UAMS officials say Arkansas ranks fifth when it comes to the death rate among pregnant women.
According to a news release sent by UAMS on Tuesday, the research team led by Hari Eswaran, Ph.D. will focus on remote health monitoring of pregnant women in rural areas with limited access to health providers or resources.
UAMS officials say the goal is to see if remote health monitoring can improve care for rural pregnant women with high blood pressure.
UAMS says the one-year grant is funded by the National Institutes of Health (NIH) National Center for Advancing Translational Sciences (NCATS).
UAMS officials say the funding was awarded as a supplement to UAMS’ NCATS-funded Clinical and Translational Science Award (CTSA).
According to the news release, Laura James, M.D., is the principal investigator of the CTSA and director of the UAMS Translational Research Institute whose work is supported by the five-year, $24.2 million award UL1 TR003107.
Statistics show Arkansas has 44.5 maternal deaths per 100,000 live births annually. Officials say the national average is 29.6 deaths.
UAMS officials say the team will recruit 50 pregnant women to test whether patient care can be improved using the combined systems of:
- Telemedicine via interactive video with UAMS maternal-fetal specialists
- Remote health monitoring, like blood pressure rates shared electronically from participants’ homes
- The UAMS Institute for Digital Health & Innovation Call Center.
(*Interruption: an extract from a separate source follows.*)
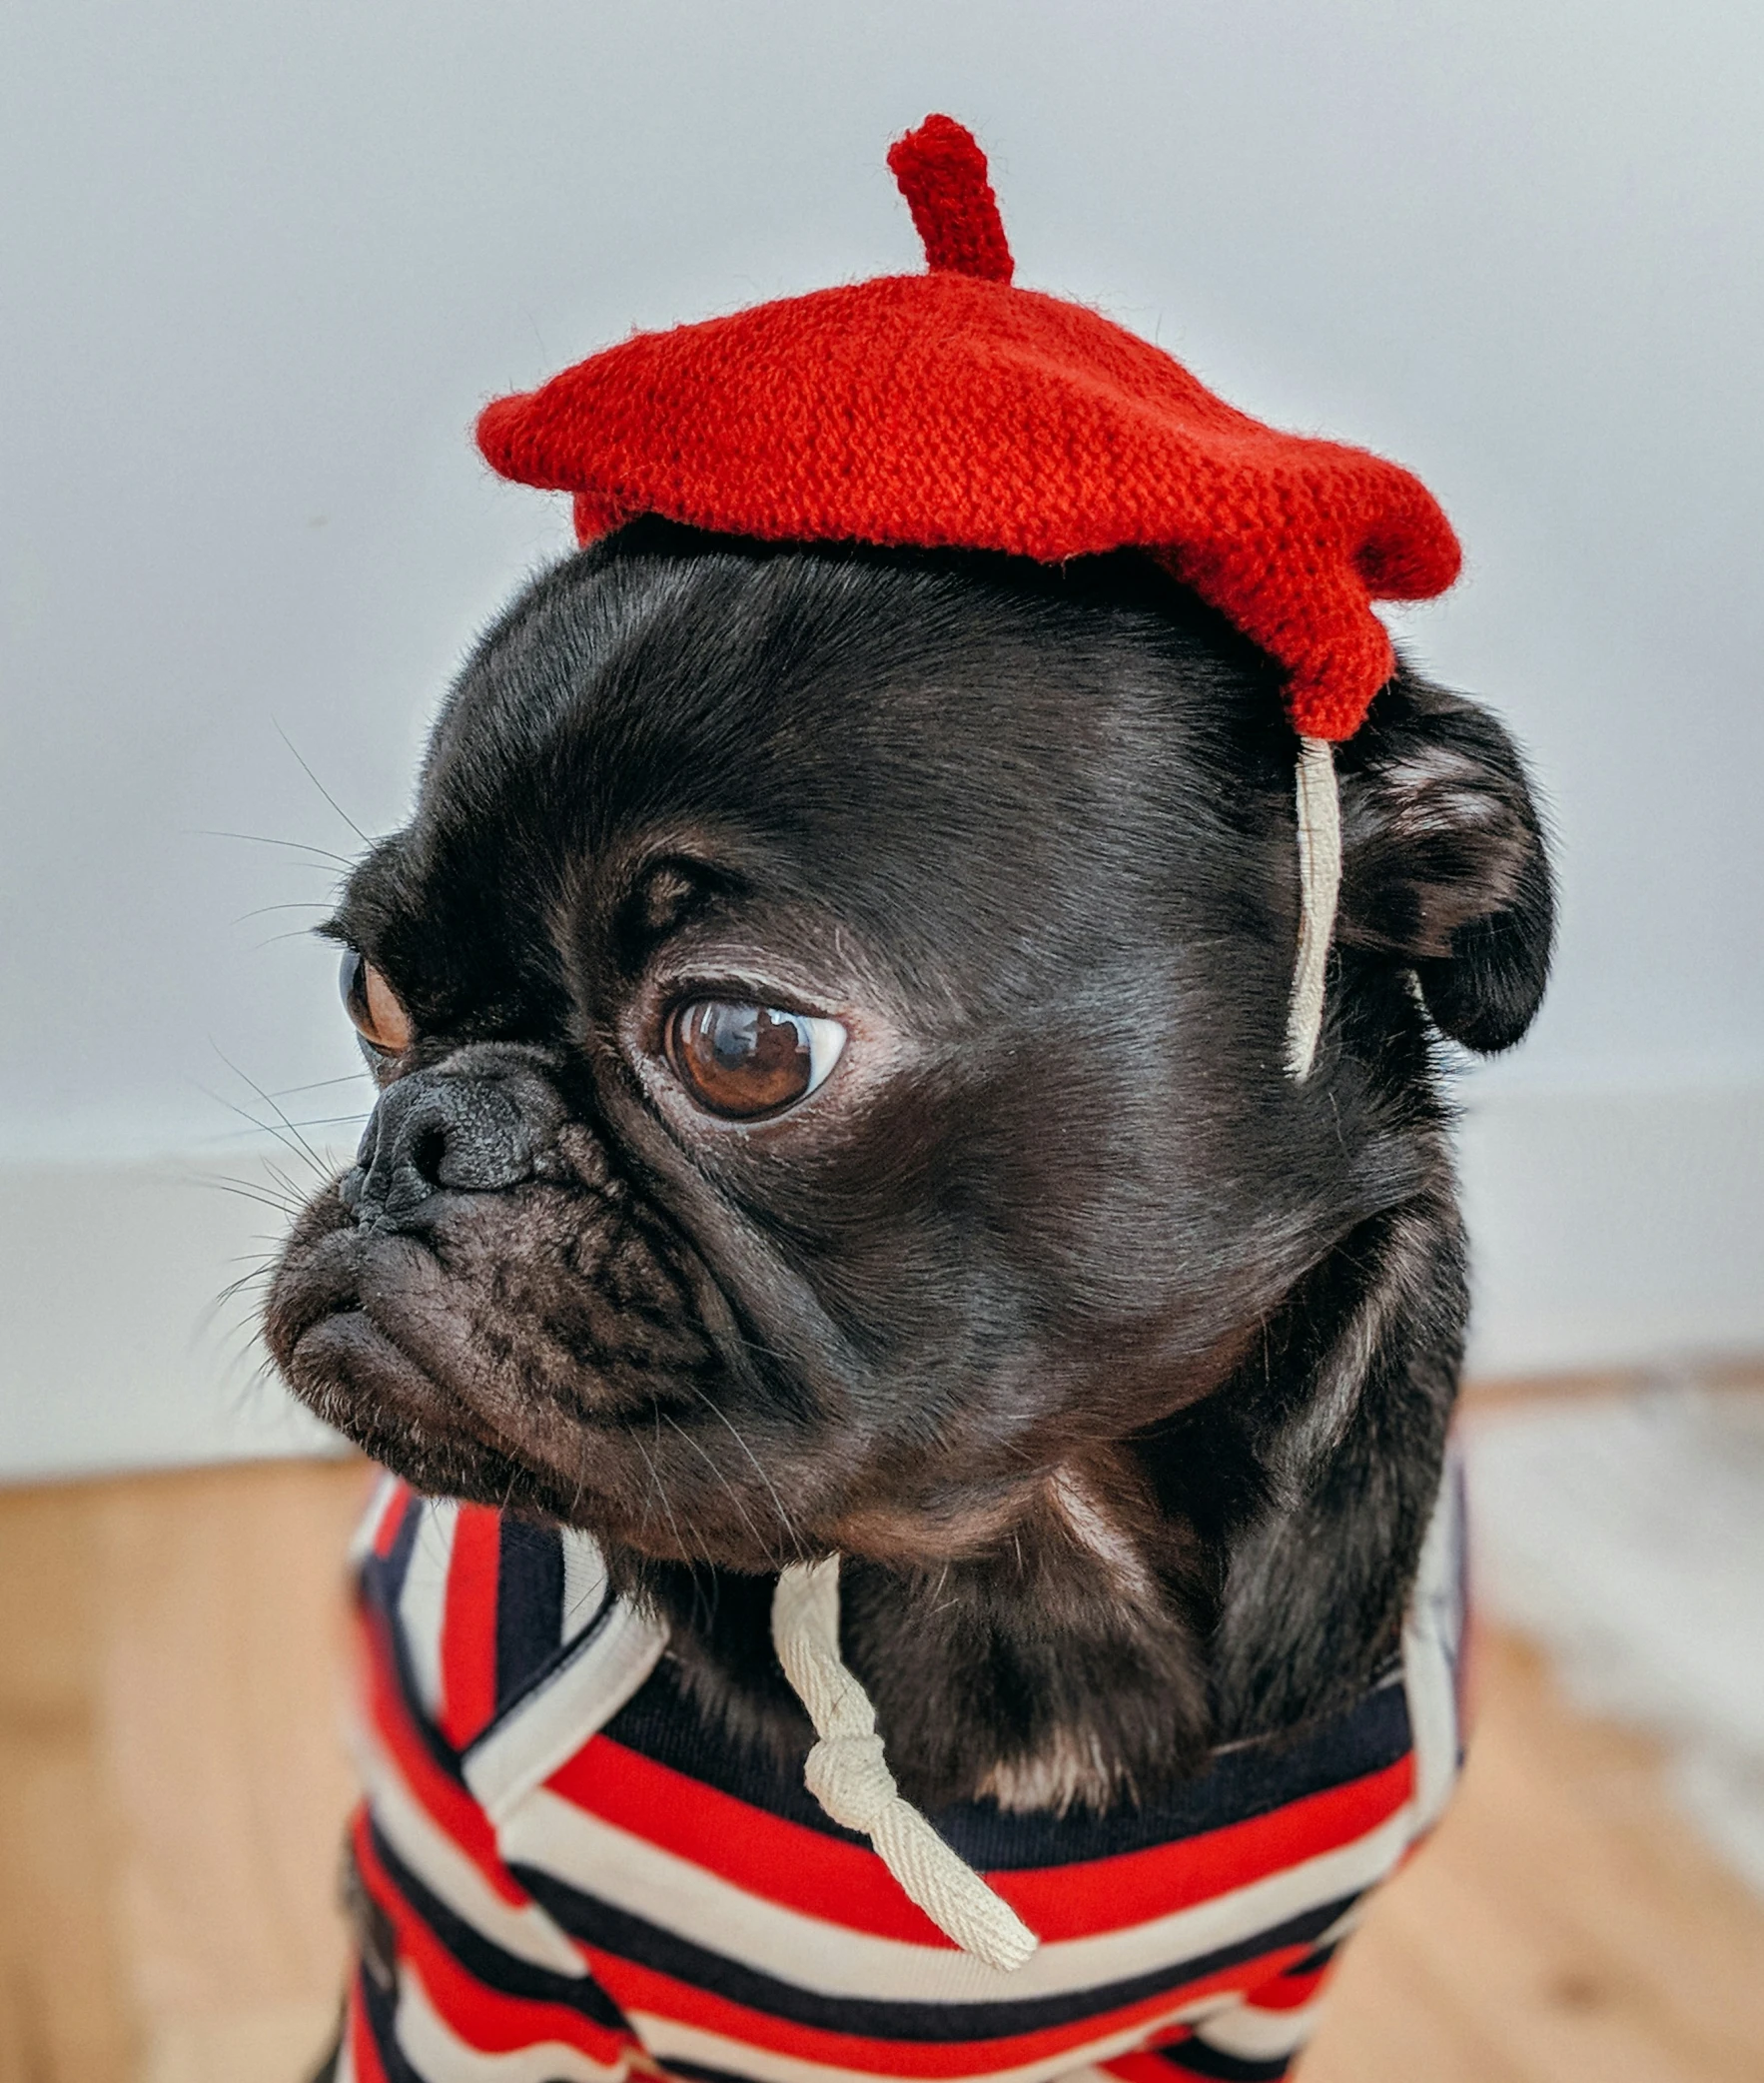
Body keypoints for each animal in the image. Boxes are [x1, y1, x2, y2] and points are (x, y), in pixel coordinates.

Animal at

Officials say the study’s remote patient monitoring system will become part of the institute’s existing rural telemedicine clinic and call center model for monitoring blood pressure in pregnancy.
“This is a critical health issue for us,” said Eswaran, a professor in the College of Medicine Department of Obstetrics and Gynecology. “No other developed countries have maternal mortality rates as high as Arkansas, and we know that lack of access to care is a significant factor.”
According to the news release, severe maternal illness is on the rise in the United States, impacting about 52,000 pregnant women at delivery every year.
According to a report from the Centers for Disease Control and Prevention, the severe maternal illness rate during delivery increased by almost 200% from 1993 to 2014. The increase is caused by increased rates of blood transfusion, acute kidney failure, respiratory distress syndrome and heart disease.
According to Eswaran, severe maternal illnesses are expected to continue to grow because women are becoming pregnant later in life, increasing pre-pregnancy obesity, pre-existing chronic medical conditions and cesarean deliveries.
Officials say rates are also much higher among minority women and women from rural areas.
Maternal death rates are higher for racial minorities and poorer populations, according to the news release.
“By identifying these at-risk women early in their pregnancy, we can potentially help provide timely medical care using telehealth technology,” Eswaran said. “This would help prevent illness and death, shorten hospital stays and reduce health care costs.”